1. The distance s metres moved by a particle travelling in a straight line in t seconds is given by
s=45t+11t²-t³. Find the acceleration when the particle comes to rest.

2. A particle is moving in a straight line and its distance s in time t seconds is given by
s=2t³-15t²+36t-70.
Find (i) the initial velcoity, (ii) time when the velcotiy is zero and (iii) time when acceleration is zero.

3. A stone thrown upwards has its equation of motion
s=490t-4.9t² where s is in metres and t in seconds. What is the maximum height reached by the stone?

4. The area of a circular metal plate expands when heated at a certain rate. When the radius is 2cm, it is increasing at 0.01cm/second. How fast is the area increasing?

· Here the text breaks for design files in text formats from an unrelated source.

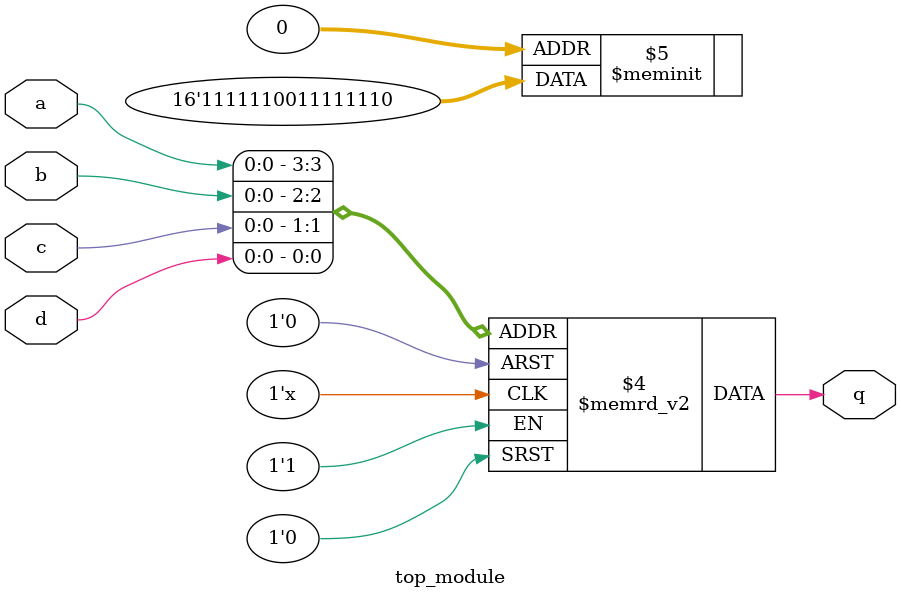
<source format=sv>
module top_module (
    input a,
    input b,
    input c,
    input d,
    output reg q
);

  always @* begin
    case ({a, b, c, d})
      4'b0000: q = 1'b0;
      4'b0001: q = 1'b1;
      4'b0010: q = 1'b1;
      4'b0011: q = 1'b1;
      4'b0100: q = 1'b1;
      4'b0101: q = 1'b1;
      4'b0110: q = 1'b1;
      4'b0111: q = 1'b1;
      4'b1000: q = 1'b0;
      4'b1001: q = 1'b0;
      4'b1010: q = 1'b1;
      4'b1011: q = 1'b1;
      4'b1100: q = 1'b1;
      4'b1101: q = 1'b1;
      4'b1110: q = 1'b1;
      4'b1111: q = 1'b1;
    endcase
  end

endmodule

</source>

5. What is the slope of the curve y²=x at the point (1,-2)?

6. Find the angle between the curves x²=4y and y²=4x at the point of intersection other than the origin.

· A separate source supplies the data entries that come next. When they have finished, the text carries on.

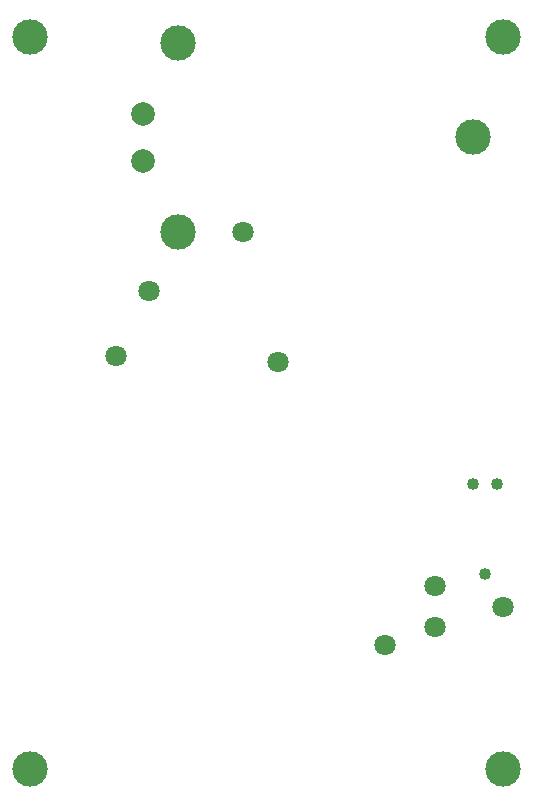
<source format=gbr>
%TF.GenerationSoftware,KiCad,Pcbnew,(5.1.9)-1*%
%TF.CreationDate,2021-03-12T11:46:57-05:00*%
%TF.ProjectId,SensorDemo,53656e73-6f72-4446-956d-6f2e6b696361,rev?*%
%TF.SameCoordinates,PX700e860PY7735940*%
%TF.FileFunction,Soldermask,Bot*%
%TF.FilePolarity,Negative*%
%FSLAX46Y46*%
G04 Gerber Fmt 4.6, Leading zero omitted, Abs format (unit mm)*
G04 Created by KiCad (PCBNEW (5.1.9)-1) date 2021-03-12 11:46:57*
%MOMM*%
%LPD*%
G01*
G04 APERTURE LIST*
%ADD10C,3.000000*%
%ADD11C,1.800000*%
%ADD12C,1.016000*%
%ADD13C,2.000000*%
G04 APERTURE END LIST*
D10*
%TO.C,MH4*%
X15500000Y64500000D03*
%TD*%
%TO.C,MH2*%
X15500000Y48500000D03*
%TD*%
%TO.C,MH1*%
X3000000Y3000000D03*
%TD*%
%TO.C,MH3*%
X43000000Y3000000D03*
%TD*%
%TO.C,MH5*%
X3000000Y65000000D03*
%TD*%
%TO.C,MH6*%
X40500000Y56500000D03*
%TD*%
%TO.C,MH7*%
X43000000Y65000000D03*
%TD*%
D11*
%TO.C,Vsen*%
X13000000Y43500000D03*
%TD*%
%TO.C,Vdac*%
X10250000Y38000000D03*
%TD*%
%TO.C,sensVal*%
X24000000Y37500000D03*
%TD*%
%TO.C,5V*%
X43000000Y16750000D03*
%TD*%
%TO.C,3V3*%
X21000000Y48500000D03*
%TD*%
%TO.C,~CS*%
X33000000Y13500000D03*
%TD*%
%TO.C,DIN*%
X37250000Y15000000D03*
%TD*%
%TO.C,SCK*%
X37250000Y18500000D03*
%TD*%
D12*
%TO.C,P1*%
X42516000Y27120000D03*
X40484000Y27120000D03*
X41500000Y19500000D03*
%TD*%
D13*
%TO.C,TP3*%
X12500000Y54500000D03*
%TD*%
%TO.C,TP4*%
X12500000Y58500000D03*
%TD*%
M02*

</source>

7. Find the equations of tangents and normals to the following curves at the given points:-
(i) y=3x²-4x at (1,-1).
(ii) xy=c² at (ct, c/t).
(iii) y(x-2)(x-3) -x + 7 = 0 at the point where it cuts the X-axis.

8. Find the equation of the normal to the curve y=2x²-3x-2 which is parallel to the straight line x+9y-11 = 0.

9. Show that the curves y² = 4(x+1) and y² = 36(9-x) cut orthogonally.

10. Prove that the curves x = y² and xy=k cut at right angles if 8k²=1.